The two ransom paths: On the top side the known UCSF payment (addresses denoted as #2), on the bottom side the unknown payment (addresses denoted as #1)

This extra payment to the same attacker could be related to the UCSF incident or another unrelated ransomware incident. However, after talking to ransom negotiation experts, the former option is much more likely. This puts the total ransom paid by UCSF to the attackers closer to $2M (187 BTC, or $187K at the time). 

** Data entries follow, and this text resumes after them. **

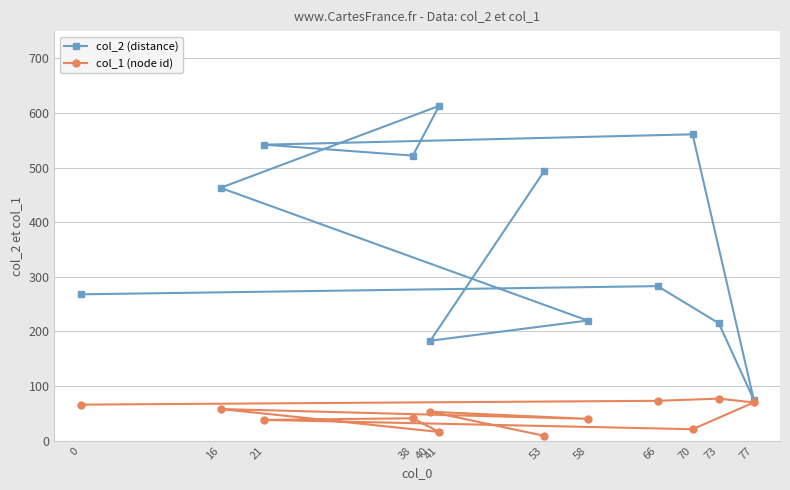

Is it true that col_2 (distance) equals 268 at 0?

True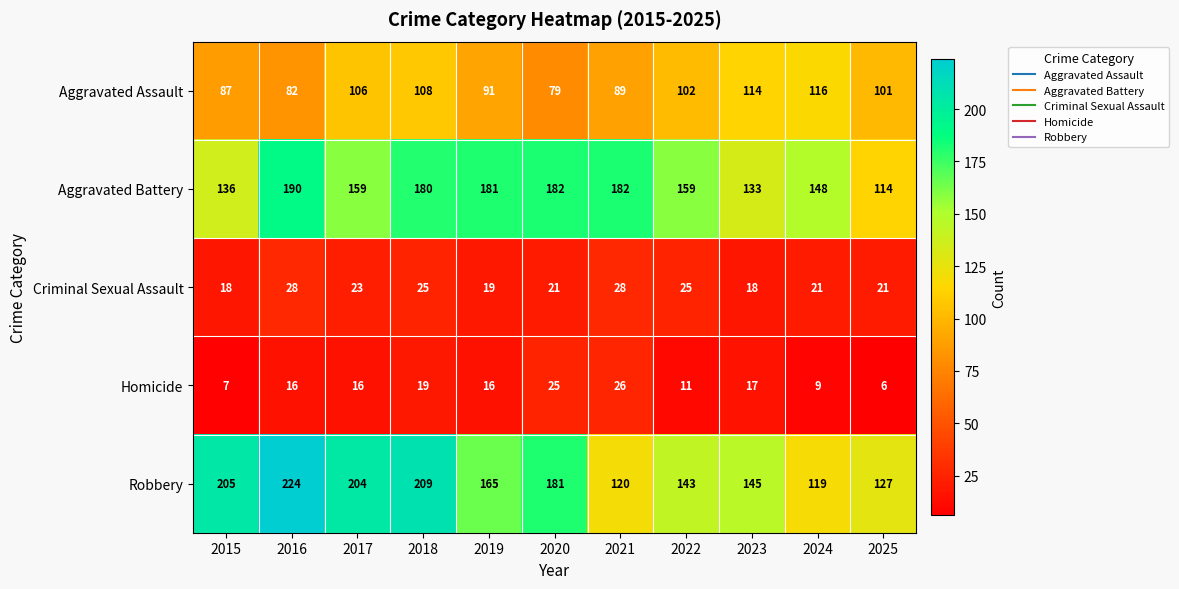

The value of Robbery at 2020 is 181. True or false?

True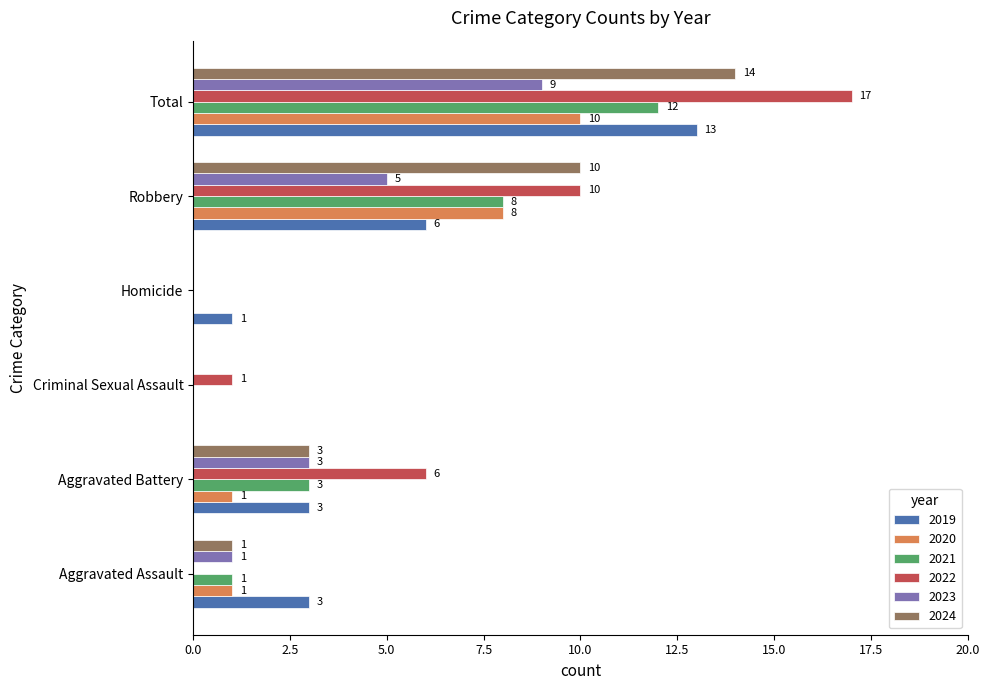

Which series changed the most between Homicide and Total?

2022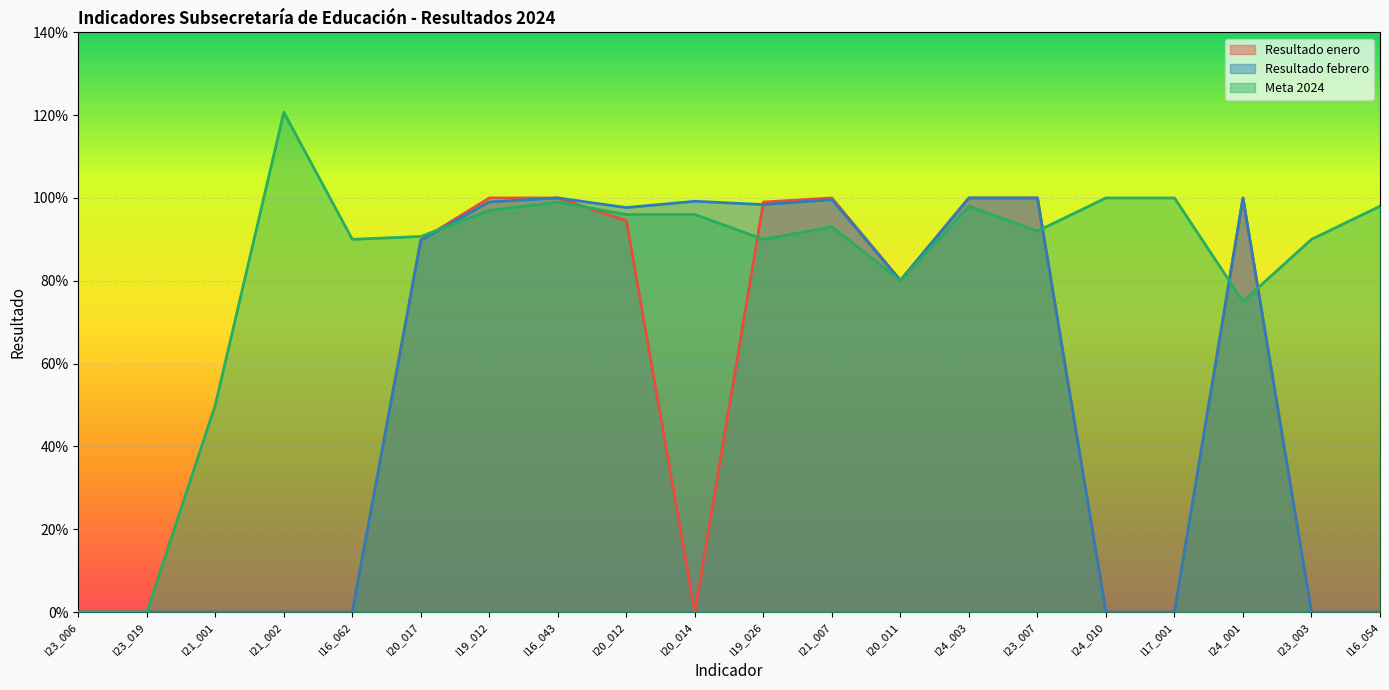

Count the number of data series in this chart.

3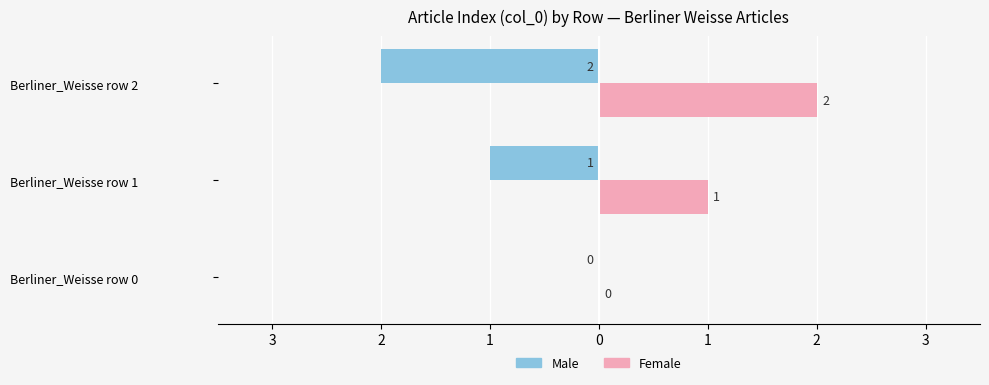

What is the difference between the maximum and second lowest values in the Female series?

1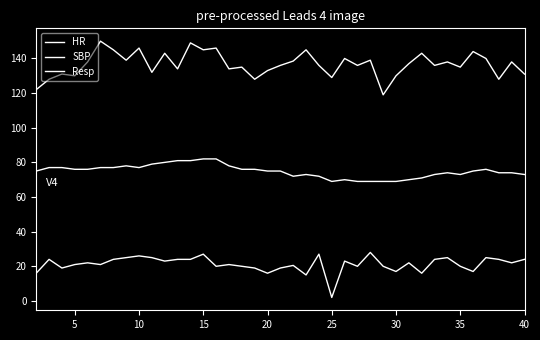

What is the difference between the second highest and minimum values in the SBP series?

30.0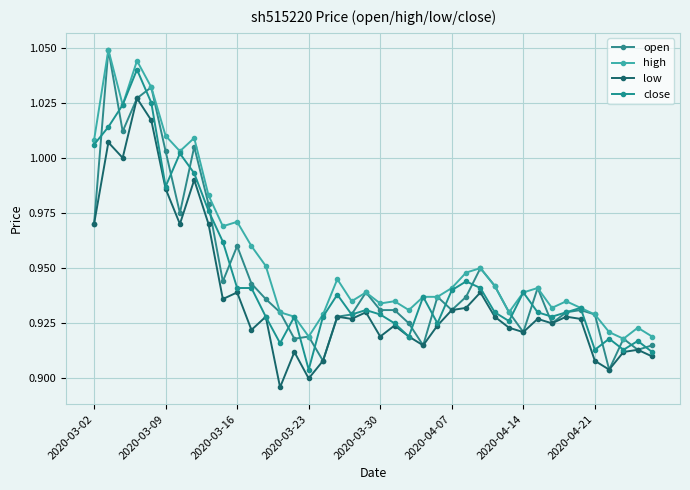

Count the number of categories in the chart.

40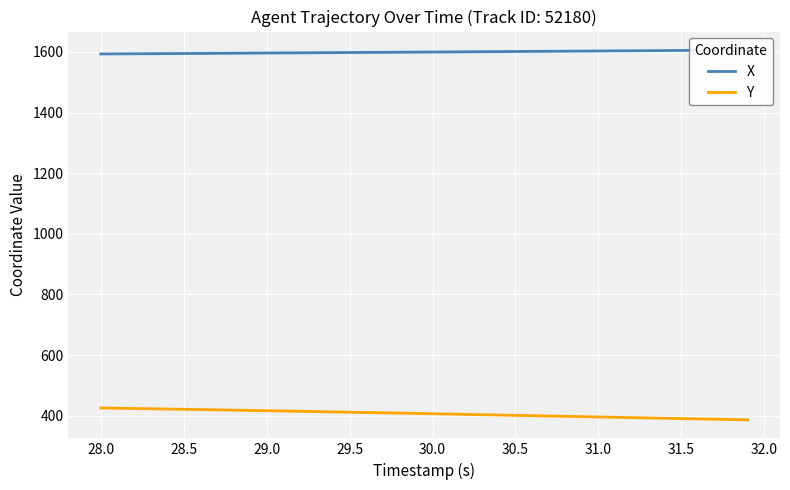

What is the difference between the second highest and minimum values in the X series?

12.6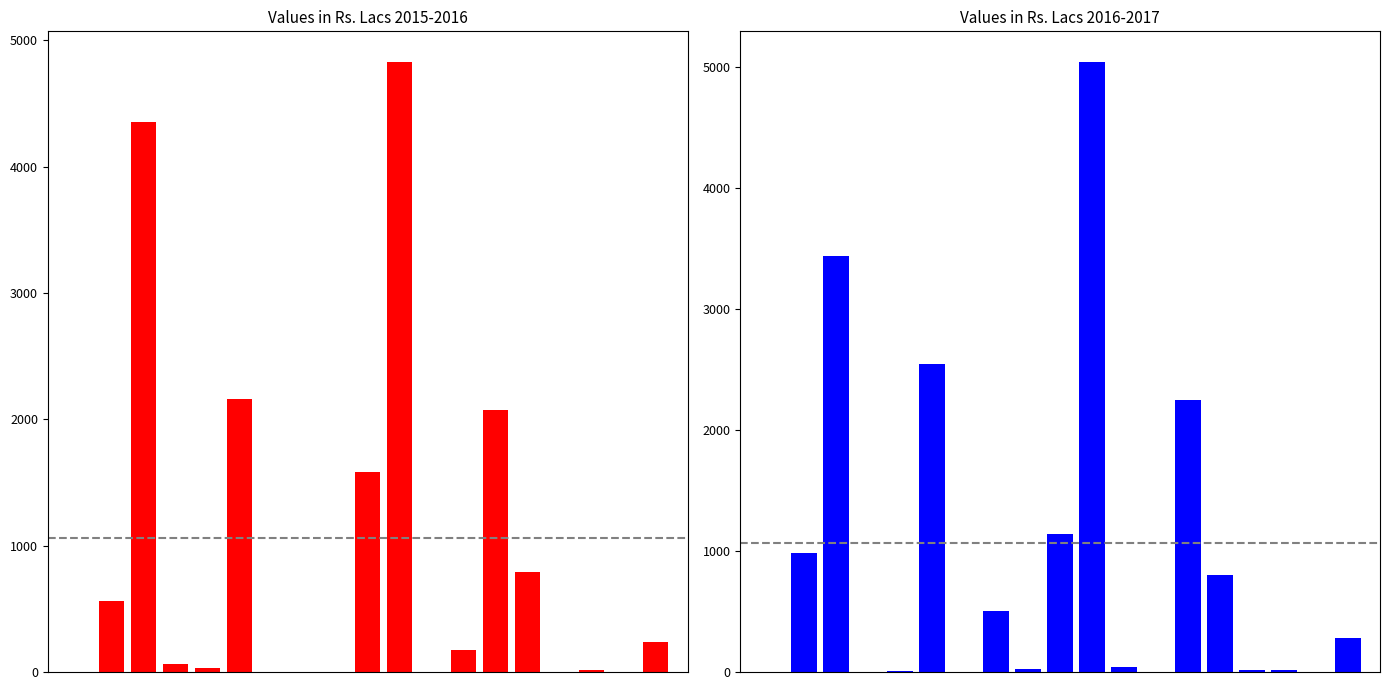

At which category is the sum across all series the highest?

10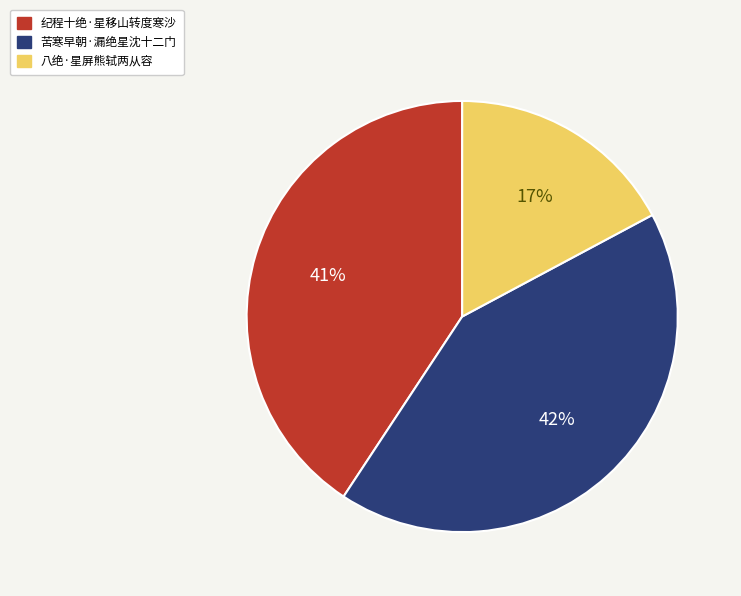

What percentage is the 八绝·星屏熊轼两从容 slice, to the nearest percent?

17%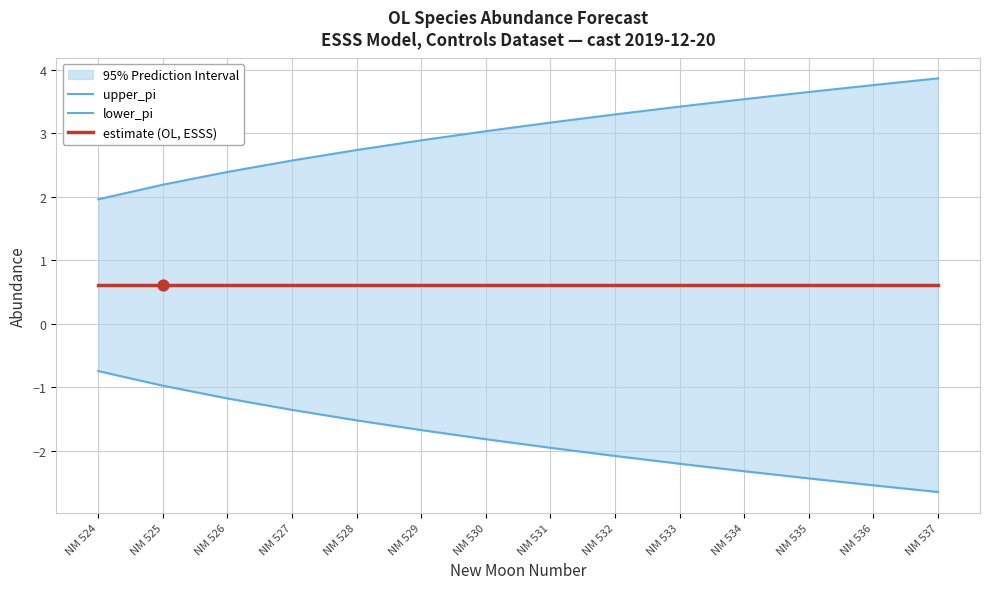

Which series contains the lowest Y value?

lower_pi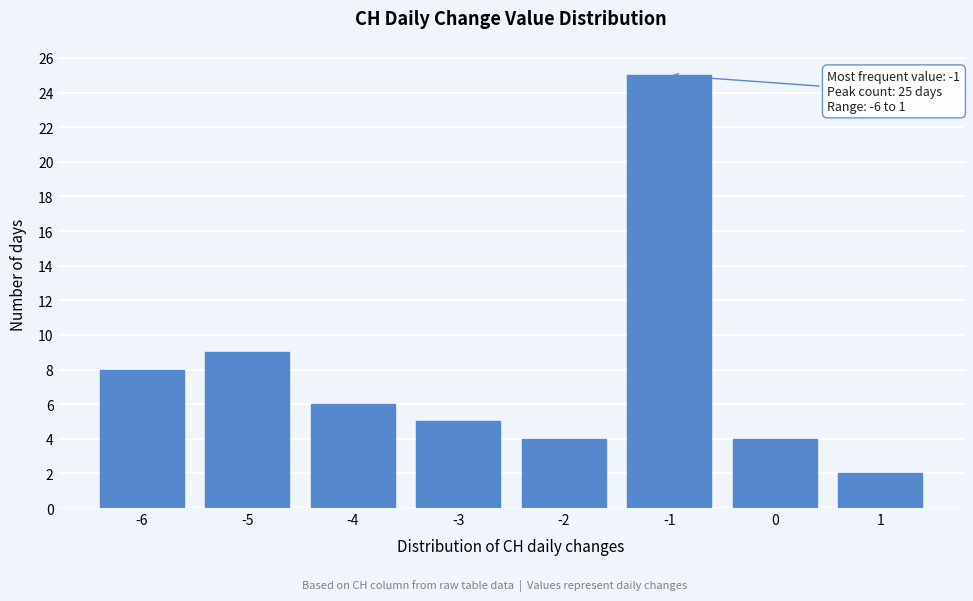

Reading left to right, transcribe all the data shown in this chart.

8	9	6	5	4	25	4	2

According to these experts, in many cases, payments are not paid at once but tranched in return for certain “milestones” to build rapport between parties—for example, one payment to delete exfiltrated information or get more information on the penetration method used by attackers and a second to receive a decryption key.

Having the same liquidity provider (Binance), the same negotiator wallet “technology”  (type of address and other technical optional fields) together with the payment to the same affiliate, which was conducted only 19 hours before the UCSF payment provides a strong, albeit circumstantial, support to this theory too. . 

Additionally, the alternative explanation, that connects the first payment to another unrelated ransomware incident by the same NetWalker affiliate happening in parallel is unlikely. These two ransom transactions are the only NetWalker “four arms” transactions for this NetWalker affiliate. It doesn’t seem likely this NetWalker affiliate would have conducted two independent ransomware campaigns in parallel with the same address, and then completely disappeared.

Summing up

“Big game hunting” ransomware incidents targeting large enterprises are all over the financial news. However, in many cases, the details are often left in the shadows, as both attackers and victims want to keep the incidents from public view. Using Bitcoin blockchain research can help fill this information gap and reveal vital information on ransomware incidents.

At Zengo, our customers’ security is our top priority. That’s why we try to learn from every crypto-related security incident. In our experience, we’ve found that observing incidents is always useful and often leads to some interesting insights. We believe understanding this incident may increase the awareness of law enforcement and help them detect and stop such underworld payments in the future.